Request :: For the word "your", tally the lines of the data that contain it and give the tally alone.

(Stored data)
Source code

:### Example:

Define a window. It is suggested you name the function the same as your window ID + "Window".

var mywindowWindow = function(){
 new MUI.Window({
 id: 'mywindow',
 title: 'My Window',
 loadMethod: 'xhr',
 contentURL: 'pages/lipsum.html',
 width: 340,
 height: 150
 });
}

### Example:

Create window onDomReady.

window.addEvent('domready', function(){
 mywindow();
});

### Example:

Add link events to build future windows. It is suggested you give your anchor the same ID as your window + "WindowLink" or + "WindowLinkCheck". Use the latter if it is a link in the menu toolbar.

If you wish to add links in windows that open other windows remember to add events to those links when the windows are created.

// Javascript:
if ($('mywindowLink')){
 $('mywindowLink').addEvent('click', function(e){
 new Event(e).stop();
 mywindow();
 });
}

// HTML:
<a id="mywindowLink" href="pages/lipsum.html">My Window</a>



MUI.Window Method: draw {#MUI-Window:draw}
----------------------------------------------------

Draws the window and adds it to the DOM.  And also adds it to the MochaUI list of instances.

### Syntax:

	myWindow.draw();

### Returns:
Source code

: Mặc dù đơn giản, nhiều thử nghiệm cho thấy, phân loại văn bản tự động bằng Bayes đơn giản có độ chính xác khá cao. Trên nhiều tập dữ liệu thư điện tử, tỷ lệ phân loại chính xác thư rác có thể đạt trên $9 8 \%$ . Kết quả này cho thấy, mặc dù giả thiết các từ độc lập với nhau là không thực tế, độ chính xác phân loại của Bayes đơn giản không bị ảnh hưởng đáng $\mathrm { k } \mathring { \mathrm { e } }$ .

Result for this task :: 2